Here’s the sort of counterfactual thinking I’m talking about:
Mr. Snowden’s “insider attack,” by contrast, was hardly sophisticated and should have been easily detected, investigators found.
Agency officials insist that if Mr. Snowden had been working from N.S.A. headquarters at Fort Meade, Md., which was equipped with monitors designed to detect when a huge volume of data was being accessed and downloaded, he almost certainly would have been caught.
Officials say web crawlers are almost never used on the N.S.A.’s internal systems, making it all the more inexplicable that the one used by Mr. Snowden did not set off alarms as it copied intelligence and military documents stored in the N.S.A.’s systems and linked through the agency’s internal equivalent of Wikipedia.
When telling a story about security, or any system, there are three aspects that are involved – the intended functionality, security (and safety in general), and cost. Here’s the only sentence from the story that even hints at these tradeoffs:
But he was also aided by a culture within the N.S.A., officials say, that “compartmented” relatively little information.
The NSA built a system for sharing information internally out of off the shelf Web technology (which almost certainly lowered costs substantially), and provided broad access to it for the same reason that any organization tries to improve communcation through transparency. They wound up with a system that was no doubt difficult to secure from people like Edward Snowden.
While the crawler Snowden used might possibly have been easy to detect, writing a crawler that is difficult to detect is not particularly challenging. A Web crawler is pretty straightforward. It downloads a Web page, extracts all of the links, and then follows the links and repeats the process. It recursively finds every Web page reachable from the page where it starts. On the real Internet, crawlers identify themselves and follow the robot exclusion standard, a voluntary code of conduct for people who write programs to crawl the Web. There’s no reason it has to be that way, though. Browsers (or crawlers) identify themselves with a user agent, and when you request a Web page, you can use any user agent you want.
The point is that there’s nothing any specific request from a crawler that would make it easy to detect. Secondarily, there’s the nature of the traffic. The recursive nature of the requests from the crawler might also be suspicious, but detecting that sort of thing is a lot more difficult, and those patterns could be obfuscated as well. If you have months to work, there are a lot of options for disguising your Web crawling activity.
Finally, there’s the sheer volume of data Snowden downloaded. Snowden literally requested millions of URLs from within the NSA. Again, there are ways to hide this as well, especially if you can run the crawler from multiple systems, but if you’re going to download over a million pages, it’s difficult to disguise the fact that you have done so. Detecting such activity would still require some system to monitor traffic volumes.

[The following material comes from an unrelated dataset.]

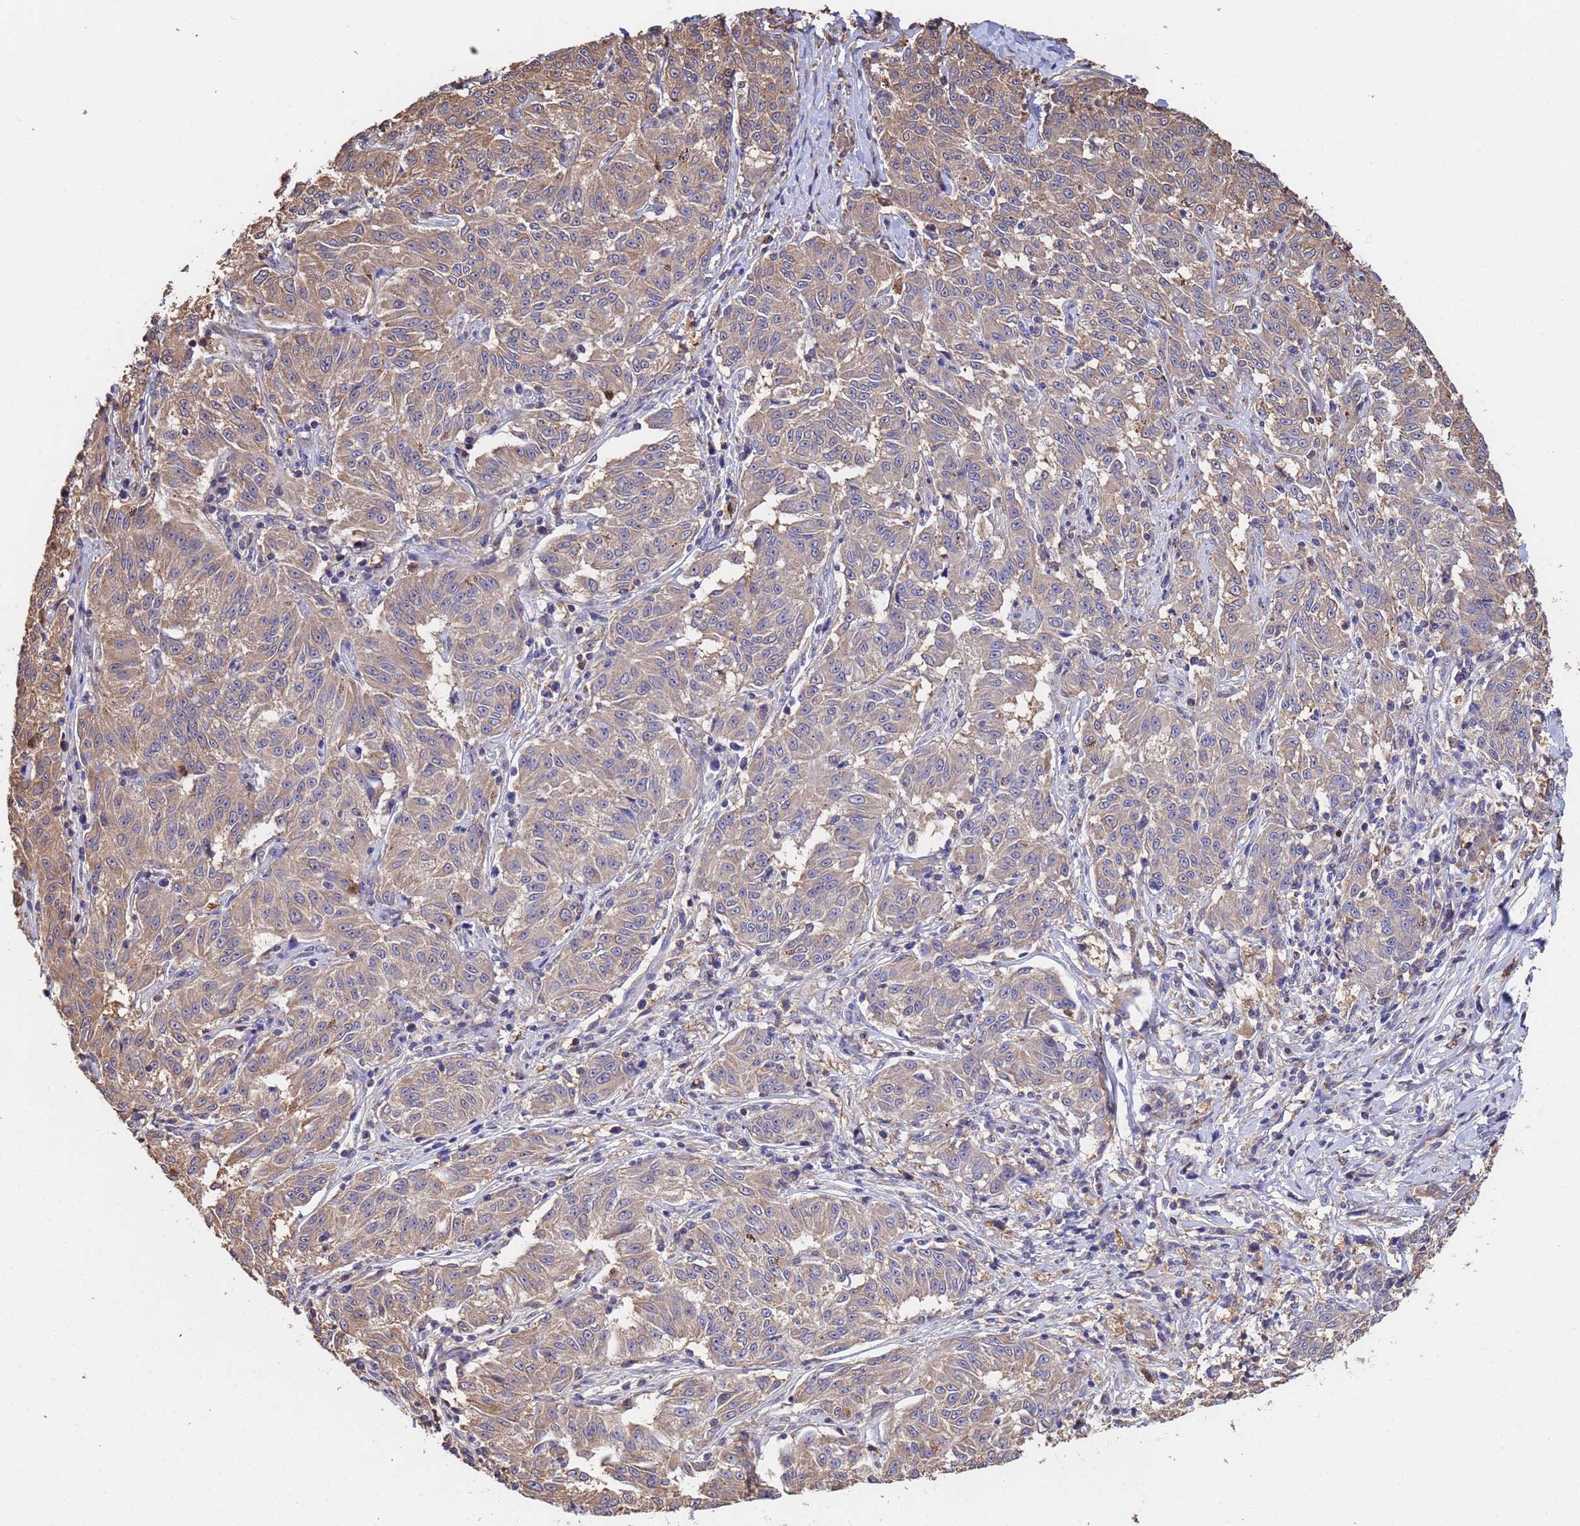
{"staining": {"intensity": "weak", "quantity": ">75%", "location": "cytoplasmic/membranous"}, "tissue": "melanoma", "cell_type": "Tumor cells", "image_type": "cancer", "snomed": [{"axis": "morphology", "description": "Malignant melanoma, NOS"}, {"axis": "topography", "description": "Skin"}], "caption": "Immunohistochemical staining of melanoma reveals weak cytoplasmic/membranous protein expression in approximately >75% of tumor cells.", "gene": "FAM25A", "patient": {"sex": "female", "age": 72}}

Somehow Snowden also managed to take the information his crawler gathered out of the NSA. That seems like another interesting breakdown in the NSA’s security protocols.
The article has plenty of discussion of why Snowden should have been detected, but very little about why he wasn’t, and even less about how the desire to secure the system is at odds with the other goals for it. The thing is, the journalists involved didn’t need to rely on the NSA to give them any of this information. Anyone familiar with these sorts of systems could have walked them through the issues.
Any article about security (or safety) should focus on the conflicts that make building a secure system challenging. The only way to learn from these kinds of incidents is by understanding those conflicts. One thing I do agree with in the story is that Snowden’s approach wasn’t novel or innovative. That’s why the story of the tradeoffs inherent in the system is the only interesting story to tell.